あらゆる人が使用することを想定して、利用する障壁を取り除く施設や商品などを指す言葉だ。
バリアフリーが浸透していくことは大いに結構なのだが、これはいかがなものかという場面に先日遭遇した。
商業施設のトイレを利用したときのことである。
男子トイレには小便器がずらりとならんでいる。
そのわきに一つ、子ども用の小便器が置いてあった。
それだけ見ると、おおいに結構なのだが、その形状に違和感を覚える。
子ども用小便器の高さ自体は低いのだが、小便を入れる部分の縁(トイレメーカーのHPで調べたところ、タレ受けというらしい。
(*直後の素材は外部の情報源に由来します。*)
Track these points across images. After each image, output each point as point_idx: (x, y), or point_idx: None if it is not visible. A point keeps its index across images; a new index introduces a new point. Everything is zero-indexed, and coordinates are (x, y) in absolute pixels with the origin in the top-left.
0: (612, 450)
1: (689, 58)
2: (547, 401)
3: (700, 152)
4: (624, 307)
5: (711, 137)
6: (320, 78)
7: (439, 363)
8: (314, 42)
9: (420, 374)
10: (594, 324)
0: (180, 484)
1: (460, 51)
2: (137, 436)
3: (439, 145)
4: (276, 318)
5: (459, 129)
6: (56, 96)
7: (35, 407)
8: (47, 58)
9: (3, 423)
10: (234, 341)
以下タレ受け)の高さは、大人用のものと変わらない。
ここで、子どもが小便器と立ち向かう上でのバリア(障壁)を考える。
子どもが大人用の小便器と対面して困るのは、小便器の陶器自体の高さが高いからではない。
タレ受けの高さが高いのが問題なのだ。
どれだけ小便器自体の高さが低くなっても、タレ受けの高さが変わらなければ、子どもにとってバリアは残されたままだ。
見せかけのバリアフリーに踊らされ、小便に苦悶する子どもたちの幻霊が浮かんで見えた。
しかし、大人たちはこのトイレを作るにあたって、子どものためのトイレを作ろうと思って、バリアフリーを達成しようとして、このトイレを完成させた。
僕がこのバリアに気づけたのは、子どもの時代を思い出して偶然気づけたにすぎない。
子ども目線でバリアフリーが作られていないことに憤慨していた僕も、きっとエセ・バリアフリーを見過ごしていることが多々あるのだろう。
自分がサービスの利用側から提供側にうつったときは、ユーザー目線で本当のバリアフリーを作っていきたい、と思いながら男子便所の壁をジッと見つめていた。
バリアフリー云々の話だけではない。
友人関係も恋愛でもそう。
自分の施しが、独りよがりになっていないか常に気をつけないとな。
商業施設のトイレを出た後の世界は、少し爽やかに広がった。
いや、トイレから出ただけか。
本当のユニバーサルデザインについて、もう少し考えてみたくなった。